Auch im Lockdown dürfen die Kleiderkammern gebrauchte Kleidung an Bedürftige in Regensburg ausgeben, Die Landtagsabgeornete Sylvia Stiersdorfer und Sozial-Bürgermeisterin Dr. Astrid Freudenstein hatten sich dafür gemeinsam bei der Bayerischen Staatsregierung stark gemacht. “Ich freu mich, dass die Sozialministerin so rasch und positiv auf unsere Anliegen reagiert und grünes Licht gegeben hat”, so MdL Sylvia Stiersdorfer. Auch Bürgermeisterin Astrid Freudenstein ist erleichtert: “Die Kleiderkammern sind gerade jetzt in der kalten Jahreszeit wichtig für die Versorgung unserer Obdachlosen”, so Freudenstein. Die Vorgaben sind wie im Einzelhandel. Die Kleidung darf nur unter Einhaltung der im Einzelhandel üblichen Hygienevorschriften ausgegeben werden.

Im Strohhalm wird das wie folgt durchgeführt:

Leider sind wir im Moment nicht in der Lage Waren anzunehmen. Unser Lager ist Dank der vielen Spenden voll und wir haben keine Kapazitäten frei. Wir sind deshalb gezwungen die Warenannahme vorerst bis Mitte März einzustellen. Wir informieren Sie, wenn wieder Freiraum geschaffen ist.

Warenausgabe: Die Ausgabe von Kleidung erfolgt über Bestellschein. Dieser liegt täglich von Montag bis Samstag zwischen 11.00 Uhr und 13.00 Uhr an der Essensausgabe am Haupteingang Strohhalm in der Keplerstrasse auf. Oder Sie bestellen online über e-mail . Sie werden verständigt, wenn die Ware zur Abholung im Strohhalm bereit liegt.

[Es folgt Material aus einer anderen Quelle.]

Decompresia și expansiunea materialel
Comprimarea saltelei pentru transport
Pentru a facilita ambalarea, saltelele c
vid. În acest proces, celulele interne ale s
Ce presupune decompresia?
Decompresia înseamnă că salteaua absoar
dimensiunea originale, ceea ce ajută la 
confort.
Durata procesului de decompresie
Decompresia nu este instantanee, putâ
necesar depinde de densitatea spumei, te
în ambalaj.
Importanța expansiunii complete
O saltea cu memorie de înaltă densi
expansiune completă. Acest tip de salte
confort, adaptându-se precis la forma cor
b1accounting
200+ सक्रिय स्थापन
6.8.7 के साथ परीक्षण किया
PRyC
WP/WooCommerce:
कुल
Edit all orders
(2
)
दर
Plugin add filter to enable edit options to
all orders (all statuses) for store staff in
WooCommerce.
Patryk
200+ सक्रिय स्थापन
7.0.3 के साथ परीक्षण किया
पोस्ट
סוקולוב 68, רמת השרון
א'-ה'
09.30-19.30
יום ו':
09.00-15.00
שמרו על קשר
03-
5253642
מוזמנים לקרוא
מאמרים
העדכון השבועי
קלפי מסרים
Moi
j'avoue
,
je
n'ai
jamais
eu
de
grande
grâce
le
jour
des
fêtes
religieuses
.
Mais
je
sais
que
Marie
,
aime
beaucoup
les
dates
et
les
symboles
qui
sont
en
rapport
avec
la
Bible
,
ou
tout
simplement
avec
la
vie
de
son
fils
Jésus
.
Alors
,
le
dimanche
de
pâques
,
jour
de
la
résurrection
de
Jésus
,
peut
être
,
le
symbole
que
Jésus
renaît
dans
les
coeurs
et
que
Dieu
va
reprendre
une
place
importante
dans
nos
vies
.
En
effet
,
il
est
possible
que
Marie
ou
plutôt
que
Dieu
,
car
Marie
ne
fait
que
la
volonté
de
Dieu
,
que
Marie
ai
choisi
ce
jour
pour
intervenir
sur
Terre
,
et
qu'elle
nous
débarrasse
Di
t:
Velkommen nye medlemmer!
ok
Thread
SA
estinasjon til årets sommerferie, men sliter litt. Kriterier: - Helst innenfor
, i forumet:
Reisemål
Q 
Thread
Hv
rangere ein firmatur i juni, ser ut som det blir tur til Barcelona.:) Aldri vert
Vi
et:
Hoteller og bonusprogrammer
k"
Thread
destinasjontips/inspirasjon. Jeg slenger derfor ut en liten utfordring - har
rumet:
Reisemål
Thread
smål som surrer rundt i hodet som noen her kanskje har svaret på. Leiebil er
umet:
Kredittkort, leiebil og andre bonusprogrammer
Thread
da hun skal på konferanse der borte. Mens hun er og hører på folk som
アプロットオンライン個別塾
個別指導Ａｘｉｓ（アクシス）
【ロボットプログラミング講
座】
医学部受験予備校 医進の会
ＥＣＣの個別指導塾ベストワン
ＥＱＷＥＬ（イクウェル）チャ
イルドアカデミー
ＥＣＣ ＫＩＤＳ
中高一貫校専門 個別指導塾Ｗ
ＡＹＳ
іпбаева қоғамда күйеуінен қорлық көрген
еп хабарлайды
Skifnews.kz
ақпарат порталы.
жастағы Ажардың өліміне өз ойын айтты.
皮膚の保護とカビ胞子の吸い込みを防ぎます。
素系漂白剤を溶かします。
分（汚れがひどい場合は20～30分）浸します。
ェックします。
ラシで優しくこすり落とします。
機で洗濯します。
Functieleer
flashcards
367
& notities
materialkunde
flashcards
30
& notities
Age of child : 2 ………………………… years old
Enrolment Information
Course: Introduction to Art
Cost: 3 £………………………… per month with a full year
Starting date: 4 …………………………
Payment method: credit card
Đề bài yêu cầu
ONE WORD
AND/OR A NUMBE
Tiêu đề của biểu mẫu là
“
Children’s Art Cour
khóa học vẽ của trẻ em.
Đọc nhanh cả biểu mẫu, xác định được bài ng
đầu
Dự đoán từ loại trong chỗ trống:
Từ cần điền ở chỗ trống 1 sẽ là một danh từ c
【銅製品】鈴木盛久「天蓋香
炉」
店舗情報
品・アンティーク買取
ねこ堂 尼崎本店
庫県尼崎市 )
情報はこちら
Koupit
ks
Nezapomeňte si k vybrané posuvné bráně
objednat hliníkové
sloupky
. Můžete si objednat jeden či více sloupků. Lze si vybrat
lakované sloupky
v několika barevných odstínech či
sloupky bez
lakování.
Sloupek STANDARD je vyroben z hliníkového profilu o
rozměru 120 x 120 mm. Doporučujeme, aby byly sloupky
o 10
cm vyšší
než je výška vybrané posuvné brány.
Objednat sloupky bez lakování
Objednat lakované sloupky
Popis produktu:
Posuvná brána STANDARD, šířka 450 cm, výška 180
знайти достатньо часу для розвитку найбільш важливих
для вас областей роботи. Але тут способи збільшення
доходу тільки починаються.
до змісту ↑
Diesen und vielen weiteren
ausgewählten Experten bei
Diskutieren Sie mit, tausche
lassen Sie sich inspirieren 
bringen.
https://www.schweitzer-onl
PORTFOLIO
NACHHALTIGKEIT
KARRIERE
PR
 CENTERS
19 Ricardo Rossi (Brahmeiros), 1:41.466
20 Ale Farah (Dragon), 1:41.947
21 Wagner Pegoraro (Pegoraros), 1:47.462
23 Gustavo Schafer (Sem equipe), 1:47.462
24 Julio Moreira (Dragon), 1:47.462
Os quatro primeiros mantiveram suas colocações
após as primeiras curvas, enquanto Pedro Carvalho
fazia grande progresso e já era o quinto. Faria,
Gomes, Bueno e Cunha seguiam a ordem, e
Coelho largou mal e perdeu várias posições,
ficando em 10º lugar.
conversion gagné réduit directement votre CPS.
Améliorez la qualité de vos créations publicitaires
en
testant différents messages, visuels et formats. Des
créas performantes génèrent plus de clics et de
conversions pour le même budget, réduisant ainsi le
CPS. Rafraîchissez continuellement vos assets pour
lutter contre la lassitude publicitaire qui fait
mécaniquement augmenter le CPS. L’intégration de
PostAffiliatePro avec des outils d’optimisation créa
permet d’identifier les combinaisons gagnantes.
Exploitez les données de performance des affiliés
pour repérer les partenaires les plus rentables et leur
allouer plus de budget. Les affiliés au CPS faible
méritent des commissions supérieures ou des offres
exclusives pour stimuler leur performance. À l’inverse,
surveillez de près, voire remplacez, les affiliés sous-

Ab sofort stehen täglich von Montag bis Freitag zwischen 9.00 Uhr und 12.30 Uhr warme Bekleidung, Decken und Schlafsäcke vor der Kleiderkammer in der St. Albans-Gasse 14 / Eingang Am Römling zur Mitnahme bereit.

MdL Sylvia Stiersdorfer (rechts) und Bürgermeisterin Dr. Astrid Freudenstein (Mitte) überbrachten Strohhalm-Gründer Josef Troidl die gute Nachricht.